(EXCERPTED RECORDS)
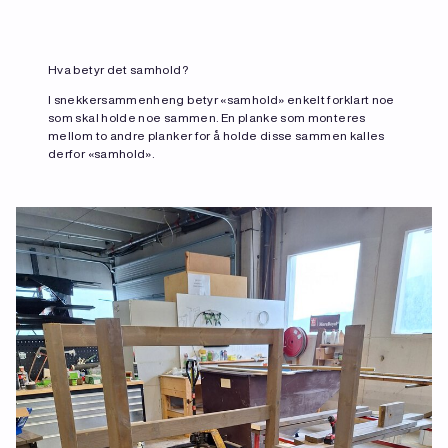
Hva betyr det samhold?
I snekkersammenheng betyr «samhold» enkelt forklart noe
som skal holde noe sammen. En planke som monteres
mellom to andre planker for å holde disse sammen kalles
derfor «samhold».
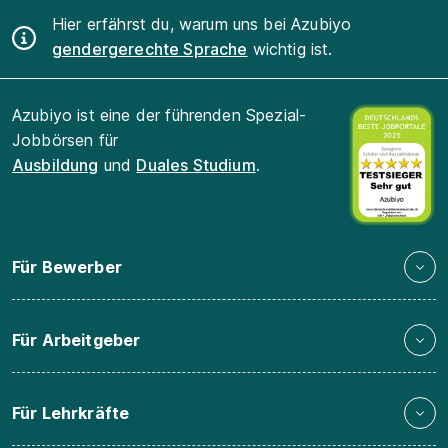
Hier erfährst du, warum uns bei Azubiyo
gendergerechte Sprache
wichtig ist.
Azubiyo ist eine der führenden Spezial-
Jobbörsen für
Ausbildung
und
Duales Studium
.
Für Bewerber
Für Arbeitgeber
Für Lehrkräfte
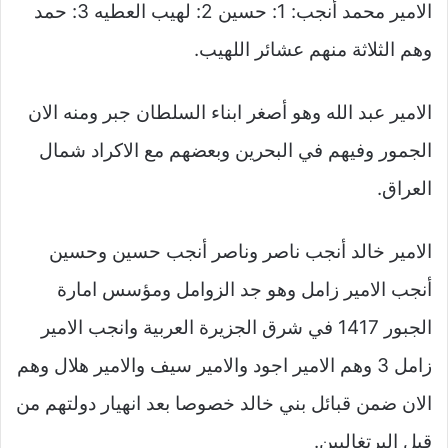
الامير محمد أنجب: 1: حسين 2: لهيب العطيه 3: حمد
وهم الثلاثة منهم عشائر اللهيب.
الامير عبد الله وهو أصغر ابناء السلطان جبر ومنه الان
الجمور وفيهم في البحرين وبعضهم مع الاكراد شمال
العراق.
الامير خالد أنجب ناصر وناصر أنجب حسين وحسين
أنجب الامير زامل وهو جد الزوامل ومؤسس امارة
الجبور 1417 في شرق الجزيرة العربية وانجب الامير
زامل 3 وهم الامير اجود والامير سيف والامير هلال وهم
الان ضمن قبائل بني خالد خصوصا بعد انهيار دولتهم من
قبل البرتغاليين.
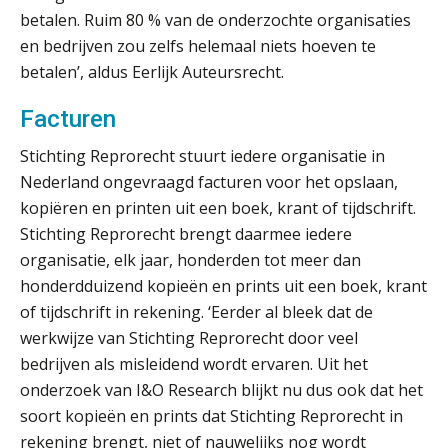
betalen. Ruim 80 % van de onderzochte organisaties
de autonome AI-boekhouder
en bedrijven zou zelfs helemaal niets hoeven te
betalen’, aldus Eerlijk Auteursrecht.
De curator klopt aan: wat moet een
accountantskantoor afgeven bij een
Facturen
faillissement van een klant?
Stichting Reprorecht stuurt iedere organisatie in
Eenvoudig bankrekeningen koppelen
met Twinfield, Exact Online en
Nederland ongevraagd facturen voor het opslaan,
Snelstart
kopiëren en printen uit een boek, krant of tijdschrift.
Van Mook: “Met Minox Focus wil ik
Stichting Reprorecht brengt daarmee iedere
groeien naar twee keer zoveel
klanten.”
organisatie, elk jaar, honderden tot meer dan
honderdduizend kopieën en prints uit een boek, krant
Van losse vastlegging naar
aantoonbare grip op KYC en de Wwft
of tijdschrift in rekening. ‘Eerder al bleek dat de
werkwijze van Stichting Reprorecht door veel
Woord & Daad: “Van wildgroei naar
bedrijven als misleidend wordt ervaren. Uit het
een structuur die iedereen begrijpt”
onderzoek van I&O Research blijkt nu dus ook dat het
soort kopieën en prints dat Stichting Reprorecht in
Te veel tijd kwijt aan
factuurverwerking? Dit is hoe AI het
rekening brengt, niet of nauwelijks nog wordt
oplost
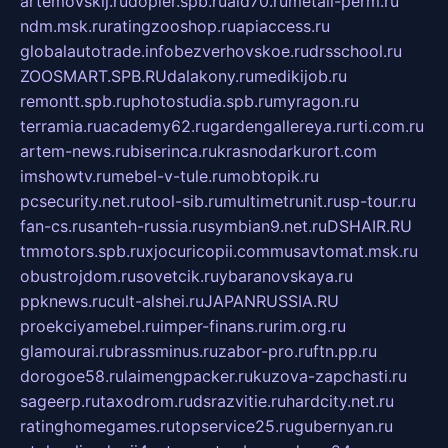
artemovskij.ru
dopler.spb.ru
aid70.ru
metall-perm.ru
ndm.msk.ru
ratingzooshop.ru
apiaccess.ru
globalautotrade.info
bezverhovskoe.ru
drsschool.ru
ZOOSMART.SPB.RU
dalakony.ru
medikijob.ru
remontt.spb.ru
photostudia.spb.ru
myragon.ru
terramia.ru
academy62.ru
gardengallereya.ru
rti.com.ru
artem-news.ru
biserinca.ru
krasnodarkurort.com
imshowtv.ru
mebel-v-tule.ru
mobtopik.ru
pcsecurity.net.ru
tool-sib.ru
multimetrunit.ru
sp-tour.ru
fan-cs.ru
santeh-russia.ru
symbian9.net.ru
DSHAIR.RU
tmmotors.spb.ru
xjocuricopii.com
musavtomat.msk.ru
obustrojdom.ru
sovetcik.ru
ybaranovskaya.ru
ppknews.ru
cult-alshei.ru
JAPANRUSSIA.RU
proekciyamebel.ru
imper-finans.ru
rim.org.ru
glamourai.ru
brassminus.ru
zabor-pro.ru
ftn.pp.ru
dorogoe58.ru
laimengpacker.ru
kuzova-zapchasti.ru
sageerp.ru
taxodrom.ru
dsrazvitie.ru
hardcity.net.ru
ratinghomegames.ru
topservice25.ru
gubernyan.ru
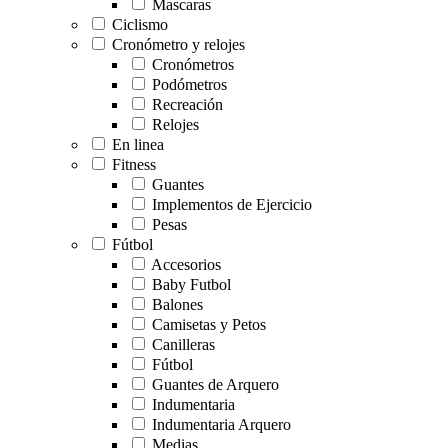
Mascaras
Ciclismo
Cronómetro y relojes
Cronómetros
Podómetros
Recreación
Relojes
En linea
Fitness
Guantes
Implementos de Ejercicio
Pesas
Fútbol
Accesorios
Baby Futbol
Balones
Camisetas y Petos
Canilleras
Fútbol
Guantes de Arquero
Indumentaria
Indumentaria Arquero
Medias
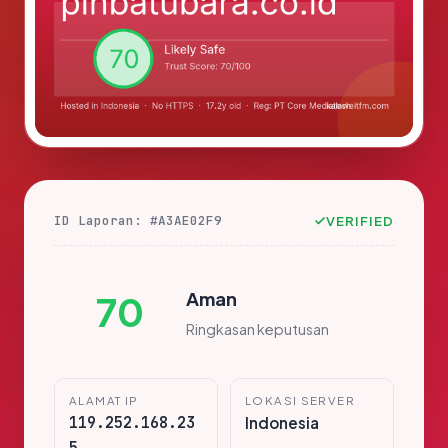
ID Laporan: #A3AE02F9
VERIFIED
Aman
70
Ringkasan keputusan
ALAMAT IP
LOKASI SERVER
119.252.168.23
Indonesia
5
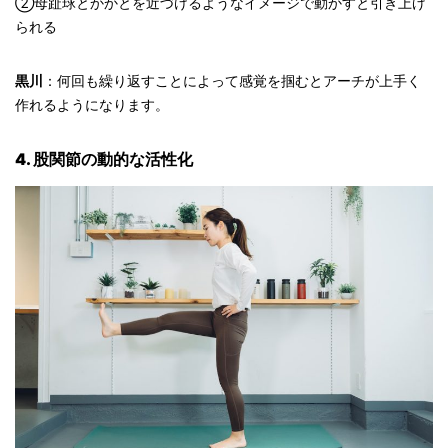
②母趾球とかかとを近づけるようなイメージで動かすと引き上げ
られる
黒川
：何回も繰り返すことによって感覚を掴むとアーチが上手く
作れるようになります。
4. 股関節の動的な活性化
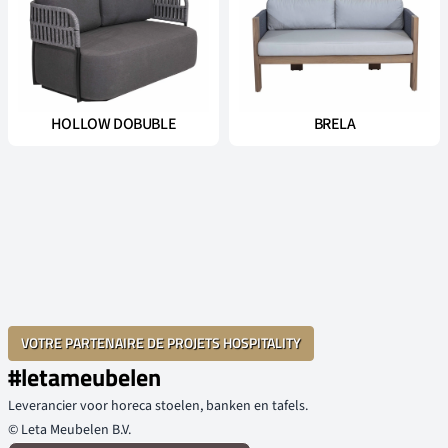
HOLLOW DOBUBLE
BRELA
VOTRE PARTENAIRE DE PROJETS HOSPITALITY
#letameubelen
Leverancier voor horeca stoelen, banken en tafels.
© Leta Meubelen B.V.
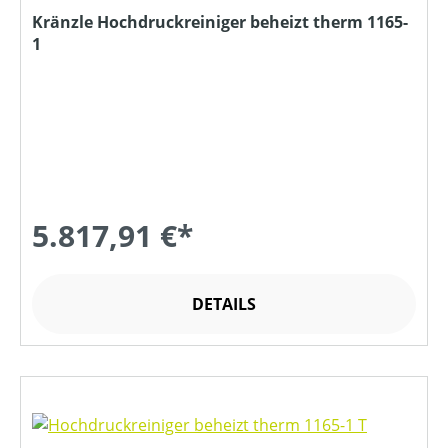
Kränzle Hochdruckreiniger beheizt therm 1165-
1
5.817,91 €*
DETAILS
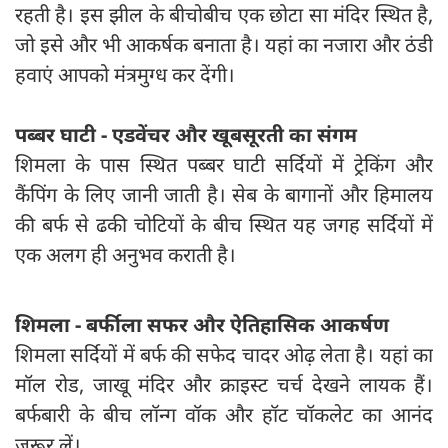
रहती है। इस झील के बीचोबीच एक छोटा सा मंदिर स्थित है,
जो इसे और भी आकर्षक बनाता है। यहां का नजारा और ठंडी
हवाएं आपको मंत्रमुग्ध कर देंगी।
पब्बर घाटी - एडवेंचर और खूबसूरती का संगम
शिमला के पास स्थित पब्बर घाटी सर्दियों में ट्रेकिंग और
कैंपिंग के लिए जानी जाती है। सेब के बागानों और हिमालय
की बर्फ से ढकी चोटियों के बीच स्थित यह जगह सर्दियों में
एक अलग ही अनुभव कराती है।
शिमला - बर्फीला सफर और ऐतिहासिक आकर्षण
शिमला सर्दियों में बर्फ की सफेद चादर ओढ़ लेता है। यहां का
मॉल रोड, जाखू मंदिर और क्राइस्ट चर्च देखने लायक हैं।
बर्फबारी के बीच लॉन्ग वॉक और हॉट चॉकलेट का आनंद
जरूर लें।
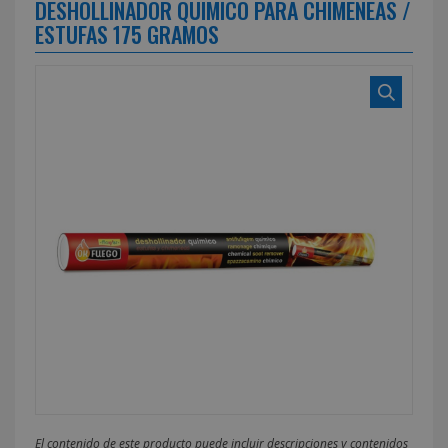
DESHOLLINADOR QUIMICO PARA CHIMENEAS /
ESTUFAS 175 GRAMOS
El contenido de este producto puede incluir descripciones y contenidos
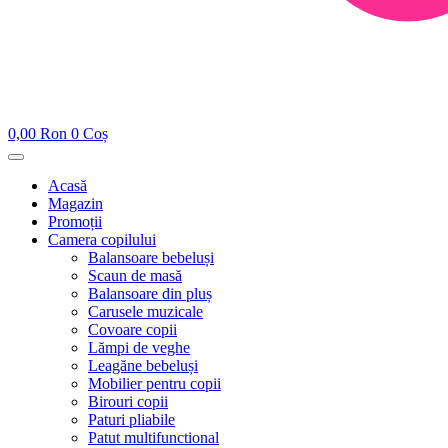
0,00
Ron
0
Coș
Acasă
Magazin
Promoții
Camera copilului
Balansoare bebeluși
Scaun de masă
Balansoare din pluș
Carusele muzicale
Covoare copii
Lămpi de veghe
Leagăne bebeluși
Mobilier pentru copii
Birouri copii
Paturi pliabile
Patut multifunctional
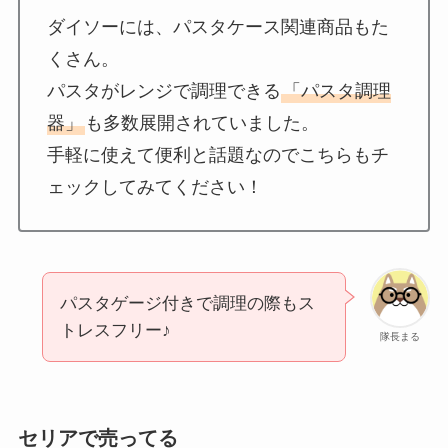
ダイソーには、パスタケース関連商品もた
くさん。
パスタがレンジで調理できる
「パスタ調理
器」
も多数展開されていました。
手軽に使えて便利と話題なのでこちらもチ
ェックしてみてください！
パスタゲージ付きで調理の際もス
トレスフリー♪
隊長まる
セリアで売ってる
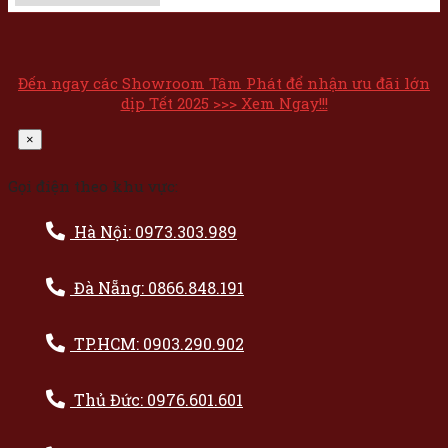
Đến ngay các Showroom Tâm Phát để nhận ưu đãi lớn
dịp Tết 2025 >>> Xem Ngay!!!
×
Gọi điện theo khu vực:
Hà Nội: 0973.303.989
Đà Nẵng: 0866.848.191
TP.HCM: 0903.290.902
Thủ Đức: 0976.601.601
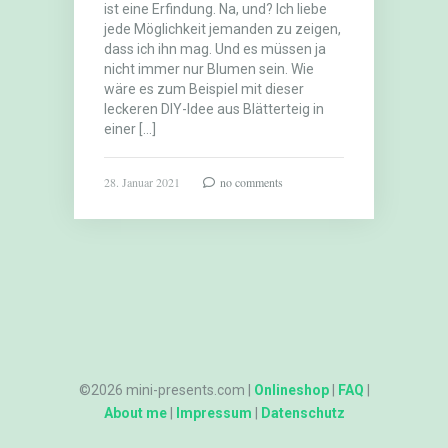
ist eine Erfindung. Na, und? Ich liebe
jede Möglichkeit jemanden zu zeigen,
dass ich ihn mag. Und es müssen ja
nicht immer nur Blumen sein. Wie
wäre es zum Beispiel mit dieser
leckeren DIY-Idee aus Blätterteig in
einer […]
28. Januar 2021
no comments
©2026 mini-presents.com |
Onlineshop
|
FAQ
|
About me
|
Impressum
|
Datenschutz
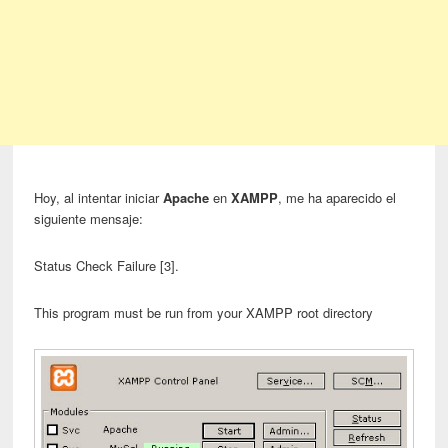
Hoy, al intentar iniciar
Apache
en
XAMPP
, me ha aparecido el
siguiente mensaje:
Status Check Failure [3].
This program must be run from your XAMPP root directory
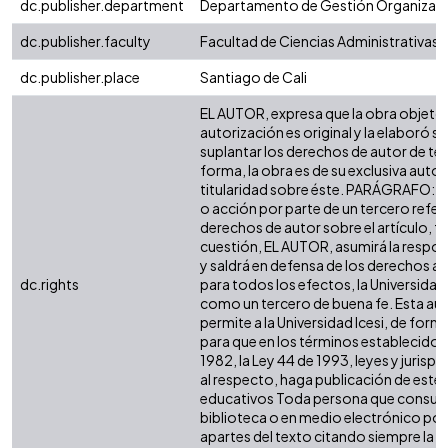
dc.publisher.department
Departamento de Gestión Organizaci
dc.publisher.faculty
Facultad de Ciencias Administrativas
dc.publisher.place
Santiago de Cali
EL AUTOR, expresa que la obra objeto 
autorización es original y la elaboró si
suplantar los derechos de autor de terc
forma, la obra es de su exclusiva autorí
titularidad sobre éste. PARÁGRAFO: e
o acción por parte de un tercero refer
derechos de autor sobre el artículo, fo
cuestión, EL AUTOR, asumirá la respon
y saldrá en defensa de los derechos a
dc.rights
para todos los efectos, la Universidad 
como un tercero de buena fe. Esta aut
permite a la Universidad Icesi, de forma
para que en los términos establecidos 
1982, la Ley 44 de 1993, leyes y jurisp
al respecto, haga publicación de este 
educativos Toda persona que consulte
biblioteca o en medio electrónico po
apartes del texto citando siempre la fu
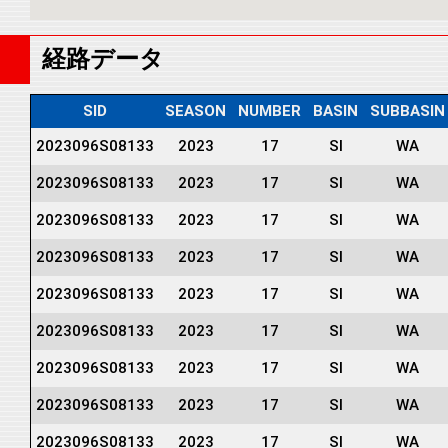
経路データ
SID
SEASON
NUMBER
BASIN
SUBBASIN
2023096S08133
2023
17
SI
WA
2023096S08133
2023
17
SI
WA
2023096S08133
2023
17
SI
WA
2023096S08133
2023
17
SI
WA
2023096S08133
2023
17
SI
WA
2023096S08133
2023
17
SI
WA
2023096S08133
2023
17
SI
WA
2023096S08133
2023
17
SI
WA
2023096S08133
2023
17
SI
WA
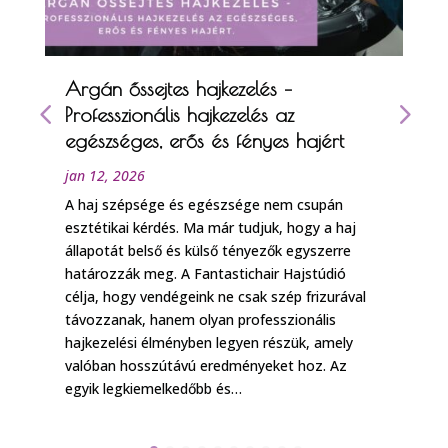
Argán őssejtes hajkezelés –
Professzionális hajkezelés az
egészséges, erős és fényes hajért
jan 12, 2026
A haj szépsége és egészsége nem csupán
esztétikai kérdés. Ma már tudjuk, hogy a haj
állapotát belső és külső tényezők egyszerre
határozzák meg. A Fantastichair Hajstúdió
célja, hogy vendégeink ne csak szép frizurával
távozzanak, hanem olyan professzionális
hajkezelési élményben legyen részük, amely
valóban hosszútávú eredményeket hoz. Az
egyik legkiemelkedőbb és…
(End EXCERPTED RECORDS)
**JOB ITEM**
Say how many of the lines above include the word "خالد", giving the figure alone.

**RESPONSE TO THIS EXERCISE**
2